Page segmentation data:
══════

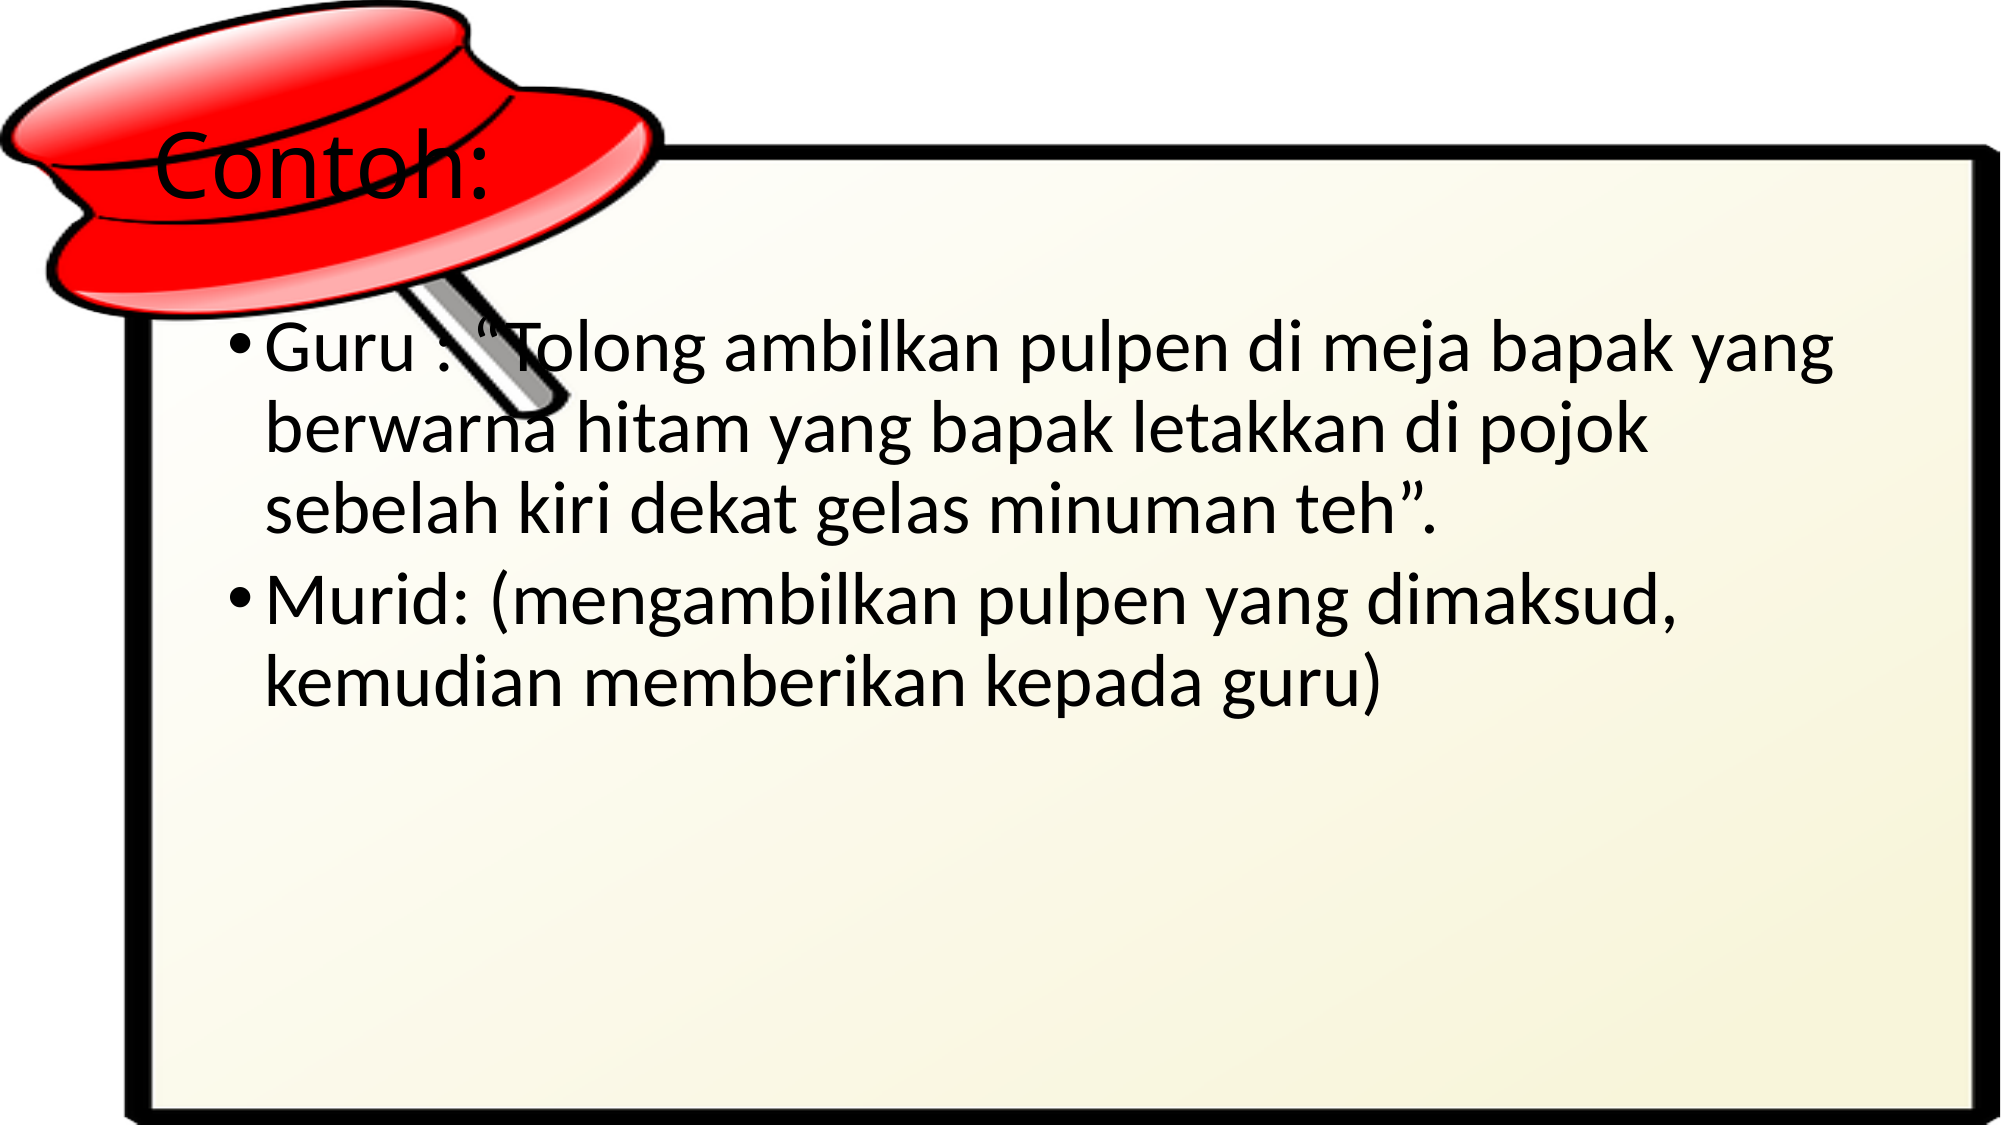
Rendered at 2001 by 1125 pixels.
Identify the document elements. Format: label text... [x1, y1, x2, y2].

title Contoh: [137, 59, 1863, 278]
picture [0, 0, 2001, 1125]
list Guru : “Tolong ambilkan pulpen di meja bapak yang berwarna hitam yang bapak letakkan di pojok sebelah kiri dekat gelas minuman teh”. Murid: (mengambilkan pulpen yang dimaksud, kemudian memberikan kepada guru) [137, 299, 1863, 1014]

══════

DIRECTIONS FOR THIS TASK >> The records above are to be transcribed word for word. Skip the images.

OUTPUT BELOW >>
Rendered at 2001 by 1125 pixels.
Identify the document elements. Format: label text... [x1, y1, x2, y2].

title Contoh: [137, 59, 1863, 278]
picture [0, 0, 2001, 1125]
list Guru : “Tolong ambilkan pulpen di meja bapak yang berwarna hitam yang bapak letakkan di pojok sebelah kiri dekat gelas minuman teh”. Murid: (mengambilkan pulpen yang dimaksud, kemudian memberikan kepada guru) [137, 299, 1863, 1014]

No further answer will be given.